**About this exercise**
Say how many lines in the entries below have the word "Ceremonia" in them, giving only the number.
Working data: Begin
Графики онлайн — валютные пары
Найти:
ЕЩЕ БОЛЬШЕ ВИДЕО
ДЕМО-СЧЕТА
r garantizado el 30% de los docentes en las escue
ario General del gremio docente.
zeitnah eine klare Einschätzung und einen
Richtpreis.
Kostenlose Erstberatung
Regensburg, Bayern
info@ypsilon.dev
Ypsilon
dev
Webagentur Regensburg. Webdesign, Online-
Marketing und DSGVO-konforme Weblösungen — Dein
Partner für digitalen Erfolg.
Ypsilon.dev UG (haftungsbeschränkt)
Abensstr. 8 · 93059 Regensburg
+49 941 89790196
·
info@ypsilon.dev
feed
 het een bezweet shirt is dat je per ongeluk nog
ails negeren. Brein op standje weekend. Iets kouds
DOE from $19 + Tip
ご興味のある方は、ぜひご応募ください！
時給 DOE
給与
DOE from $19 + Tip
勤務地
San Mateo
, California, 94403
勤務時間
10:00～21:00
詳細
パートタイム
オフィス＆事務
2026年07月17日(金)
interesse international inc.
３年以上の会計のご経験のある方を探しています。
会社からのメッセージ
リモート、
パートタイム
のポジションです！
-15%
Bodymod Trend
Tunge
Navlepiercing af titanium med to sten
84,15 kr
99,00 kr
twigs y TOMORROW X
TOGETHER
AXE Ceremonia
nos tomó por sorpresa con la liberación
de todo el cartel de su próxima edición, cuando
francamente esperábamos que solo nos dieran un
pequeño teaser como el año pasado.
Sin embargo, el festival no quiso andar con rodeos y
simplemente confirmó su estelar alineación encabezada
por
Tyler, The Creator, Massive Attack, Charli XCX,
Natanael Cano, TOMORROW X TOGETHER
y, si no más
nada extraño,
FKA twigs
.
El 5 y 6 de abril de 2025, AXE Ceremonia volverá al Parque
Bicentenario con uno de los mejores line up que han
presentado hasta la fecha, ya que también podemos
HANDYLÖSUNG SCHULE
Working data: End
**Result for this task**
2